Baba Yaga’s story illustrates another function of folktales, which was to serve as an oral warning about shit beyond our control, like strangers with unfamiliar customs, or weird food from other lands. Perhaps my least favorite tales are the cautionary ones where food that is familiar—prepared by your mother before a journey, raised on your own farm or village—is projected as safe. Foods that are forbidden or appear under mysterious circumstances: dangerous. And in the case of a young girl named Alice, also a gateway drug—Drink Me, Eat Me—to strange worlds.  

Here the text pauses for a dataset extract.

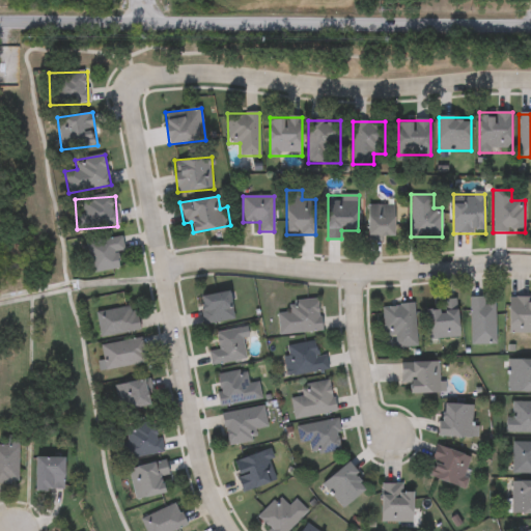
[(368,205),(394,205),(394,239),(368,239),(368,205)]
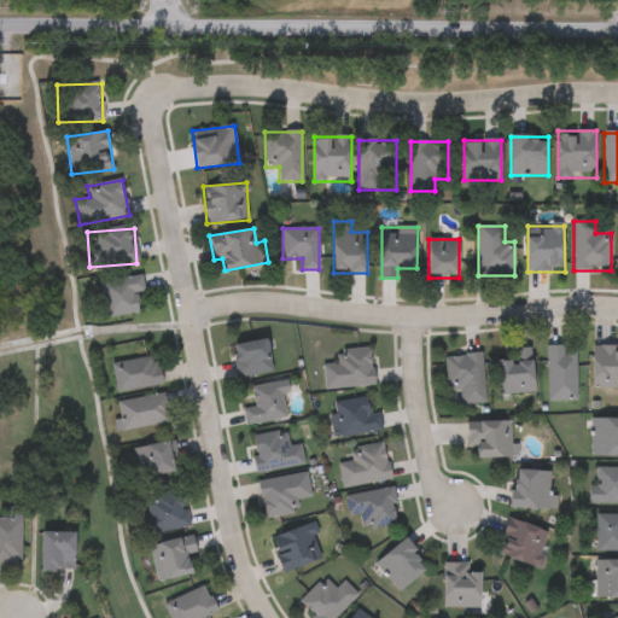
[(135,292),(138,313),(106,318),(100,281),(143,275),(144,291),(135,292)]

… It was all very well to say “Drink me,” but the wise little Alice was not going to do that in a hurry. “No, I’ll look first,” she said, “and see whether it’s marked ‘poison’ or not”; for she had read several nice little histories about children who had got burnt, and eaten up by wild beasts and other unpleasant things, all because they would not remember the simple rules…. However, this bottle was not marked “poison,” so Alice ventured to taste it, and, finding it very nice (it had, in fact, a sort of mixed flavor of cherry-tart, custard, pine-apple, roast turkey, toffee, and hot buttered toast), she very soon finished it off. —Lewis Carroll, Alice in Wonderland

A disturbing extension of archaic tales that discouraged curiosity about dishes perceived as exotic, ethnic, or alien is the culinary xenophobia that persists today. But on the other hand, the power of myth and dreams, the presence of fairy and fantastic tales, from childhood onward, subtly shapes our appetites. They might make us desire something more than our bland bowl of daily porridge. Without a taste for reading folklore and fantasy, I might never have eaten Turkish Delight in Istanbul or a kaiseki feast at a ryokan on a snowy night in Kanazawa. Or, for that matter, warrigal greens gathered by an Aborigine in the outback; samaki wa kupaka prepared by a Swahili bride on the East Africa coast; or smoked sheep’s skull in the highlands of Iceland. (Where they still believe in elves, by the way.)

So if a cannibalistic crone invites you into her gingerbread house, maybe give it a pass, but if a kindly stranger on your path offers to trade magic beans, whether they lead to a land of giants or Hogwarts, don’t lose your sense of wonder about tempting new worlds. Say yes to the beans.